EXERCISE BRIEF —
Find each line in the data below that contains the string "categories" and copy those lines out in full.

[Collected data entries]
:::::

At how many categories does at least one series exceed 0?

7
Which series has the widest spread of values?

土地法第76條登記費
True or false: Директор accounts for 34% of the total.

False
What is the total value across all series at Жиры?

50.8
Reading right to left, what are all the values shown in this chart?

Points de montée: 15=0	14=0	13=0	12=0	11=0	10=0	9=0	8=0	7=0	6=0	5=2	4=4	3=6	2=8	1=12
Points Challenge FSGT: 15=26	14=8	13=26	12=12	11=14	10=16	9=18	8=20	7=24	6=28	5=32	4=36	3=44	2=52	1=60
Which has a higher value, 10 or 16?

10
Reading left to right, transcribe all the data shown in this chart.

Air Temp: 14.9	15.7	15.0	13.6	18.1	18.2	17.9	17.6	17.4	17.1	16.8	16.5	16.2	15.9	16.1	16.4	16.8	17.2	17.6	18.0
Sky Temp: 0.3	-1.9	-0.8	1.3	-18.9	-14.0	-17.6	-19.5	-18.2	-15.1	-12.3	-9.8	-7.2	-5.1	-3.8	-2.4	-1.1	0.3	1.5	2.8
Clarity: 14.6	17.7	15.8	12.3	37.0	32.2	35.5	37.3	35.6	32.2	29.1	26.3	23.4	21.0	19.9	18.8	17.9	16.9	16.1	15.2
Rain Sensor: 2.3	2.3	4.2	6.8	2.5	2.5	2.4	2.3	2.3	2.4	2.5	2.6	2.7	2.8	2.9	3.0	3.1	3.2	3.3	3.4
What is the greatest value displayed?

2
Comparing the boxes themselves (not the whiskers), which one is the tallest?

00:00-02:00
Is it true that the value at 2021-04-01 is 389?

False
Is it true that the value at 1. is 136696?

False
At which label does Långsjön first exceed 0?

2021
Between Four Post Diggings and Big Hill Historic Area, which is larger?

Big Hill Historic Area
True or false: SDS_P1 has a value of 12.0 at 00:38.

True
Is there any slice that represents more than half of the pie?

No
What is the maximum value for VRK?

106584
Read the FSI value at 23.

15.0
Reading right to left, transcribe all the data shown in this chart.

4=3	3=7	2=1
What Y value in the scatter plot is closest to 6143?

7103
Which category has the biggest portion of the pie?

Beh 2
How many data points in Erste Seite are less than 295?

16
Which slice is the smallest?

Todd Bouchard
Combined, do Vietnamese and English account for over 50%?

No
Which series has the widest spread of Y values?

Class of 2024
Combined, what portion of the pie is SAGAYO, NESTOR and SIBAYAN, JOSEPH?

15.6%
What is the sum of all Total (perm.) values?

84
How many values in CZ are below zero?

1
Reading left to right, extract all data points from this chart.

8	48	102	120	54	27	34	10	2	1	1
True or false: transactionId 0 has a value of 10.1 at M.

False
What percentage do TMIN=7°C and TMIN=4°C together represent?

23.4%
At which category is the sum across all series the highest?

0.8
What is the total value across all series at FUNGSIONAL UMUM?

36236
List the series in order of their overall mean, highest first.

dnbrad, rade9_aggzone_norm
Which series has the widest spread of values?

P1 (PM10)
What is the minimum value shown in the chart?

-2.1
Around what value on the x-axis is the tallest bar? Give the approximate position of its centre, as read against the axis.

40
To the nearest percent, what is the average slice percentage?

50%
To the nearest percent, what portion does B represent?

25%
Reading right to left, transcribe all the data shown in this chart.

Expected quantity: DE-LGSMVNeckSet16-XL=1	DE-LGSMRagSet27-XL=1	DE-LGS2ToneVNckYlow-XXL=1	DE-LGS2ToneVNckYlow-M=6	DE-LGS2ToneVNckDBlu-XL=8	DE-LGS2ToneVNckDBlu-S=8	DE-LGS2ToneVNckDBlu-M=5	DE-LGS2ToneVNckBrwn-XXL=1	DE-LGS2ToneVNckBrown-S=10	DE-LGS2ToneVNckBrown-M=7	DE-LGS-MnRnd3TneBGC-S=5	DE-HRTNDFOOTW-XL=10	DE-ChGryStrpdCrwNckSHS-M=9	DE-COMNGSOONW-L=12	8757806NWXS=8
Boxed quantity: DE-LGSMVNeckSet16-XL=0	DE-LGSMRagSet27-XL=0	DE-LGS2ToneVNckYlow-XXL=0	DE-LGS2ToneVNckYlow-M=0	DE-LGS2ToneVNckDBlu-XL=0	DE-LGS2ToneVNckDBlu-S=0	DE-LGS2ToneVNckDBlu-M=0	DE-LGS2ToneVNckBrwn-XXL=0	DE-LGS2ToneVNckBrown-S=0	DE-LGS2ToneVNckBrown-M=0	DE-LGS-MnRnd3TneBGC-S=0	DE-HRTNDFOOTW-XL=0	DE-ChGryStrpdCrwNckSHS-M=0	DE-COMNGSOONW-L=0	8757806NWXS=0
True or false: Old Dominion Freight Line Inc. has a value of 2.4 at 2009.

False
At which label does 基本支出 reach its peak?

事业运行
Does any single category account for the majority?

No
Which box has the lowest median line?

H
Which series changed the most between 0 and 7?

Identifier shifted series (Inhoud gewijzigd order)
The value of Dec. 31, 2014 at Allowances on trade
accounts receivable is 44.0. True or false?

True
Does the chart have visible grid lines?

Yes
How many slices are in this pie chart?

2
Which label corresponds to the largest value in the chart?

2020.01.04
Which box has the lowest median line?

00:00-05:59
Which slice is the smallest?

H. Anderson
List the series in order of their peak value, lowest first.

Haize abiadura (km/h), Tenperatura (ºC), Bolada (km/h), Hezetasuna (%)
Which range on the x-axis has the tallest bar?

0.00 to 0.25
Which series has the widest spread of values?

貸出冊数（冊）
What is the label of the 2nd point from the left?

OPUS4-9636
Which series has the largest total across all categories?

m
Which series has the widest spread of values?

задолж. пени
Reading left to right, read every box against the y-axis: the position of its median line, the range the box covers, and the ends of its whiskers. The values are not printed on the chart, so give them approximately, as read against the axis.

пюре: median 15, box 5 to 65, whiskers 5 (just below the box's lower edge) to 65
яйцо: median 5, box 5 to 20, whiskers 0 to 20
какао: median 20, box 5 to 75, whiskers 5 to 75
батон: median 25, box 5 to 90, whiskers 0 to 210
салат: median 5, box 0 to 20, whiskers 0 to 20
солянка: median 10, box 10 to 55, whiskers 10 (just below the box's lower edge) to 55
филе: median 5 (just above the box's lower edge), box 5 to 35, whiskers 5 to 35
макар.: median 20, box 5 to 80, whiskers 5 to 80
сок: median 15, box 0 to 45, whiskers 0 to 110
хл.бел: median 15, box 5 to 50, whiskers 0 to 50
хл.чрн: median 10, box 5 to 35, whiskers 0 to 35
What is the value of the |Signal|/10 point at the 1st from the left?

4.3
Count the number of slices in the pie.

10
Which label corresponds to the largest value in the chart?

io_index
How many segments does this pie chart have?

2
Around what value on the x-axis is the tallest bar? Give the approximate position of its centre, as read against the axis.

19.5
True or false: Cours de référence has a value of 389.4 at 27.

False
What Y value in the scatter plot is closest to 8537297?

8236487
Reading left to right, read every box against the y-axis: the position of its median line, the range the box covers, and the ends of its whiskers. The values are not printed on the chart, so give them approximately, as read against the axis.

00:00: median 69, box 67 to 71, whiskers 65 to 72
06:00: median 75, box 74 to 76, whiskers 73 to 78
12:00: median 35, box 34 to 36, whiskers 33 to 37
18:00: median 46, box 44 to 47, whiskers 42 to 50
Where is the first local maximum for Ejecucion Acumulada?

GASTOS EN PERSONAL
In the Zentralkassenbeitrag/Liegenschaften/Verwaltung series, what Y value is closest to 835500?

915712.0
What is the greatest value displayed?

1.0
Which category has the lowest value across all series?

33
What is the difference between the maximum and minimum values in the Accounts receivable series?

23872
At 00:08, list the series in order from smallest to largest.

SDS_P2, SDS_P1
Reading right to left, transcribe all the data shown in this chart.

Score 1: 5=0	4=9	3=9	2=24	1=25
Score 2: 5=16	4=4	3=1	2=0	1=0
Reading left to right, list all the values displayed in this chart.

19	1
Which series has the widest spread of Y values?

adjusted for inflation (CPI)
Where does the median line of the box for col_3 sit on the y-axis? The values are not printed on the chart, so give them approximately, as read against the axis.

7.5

:::::

RESPONSE AREA —
At how many categories does at least one series exceed 0?
Which series has the largest total across all categories?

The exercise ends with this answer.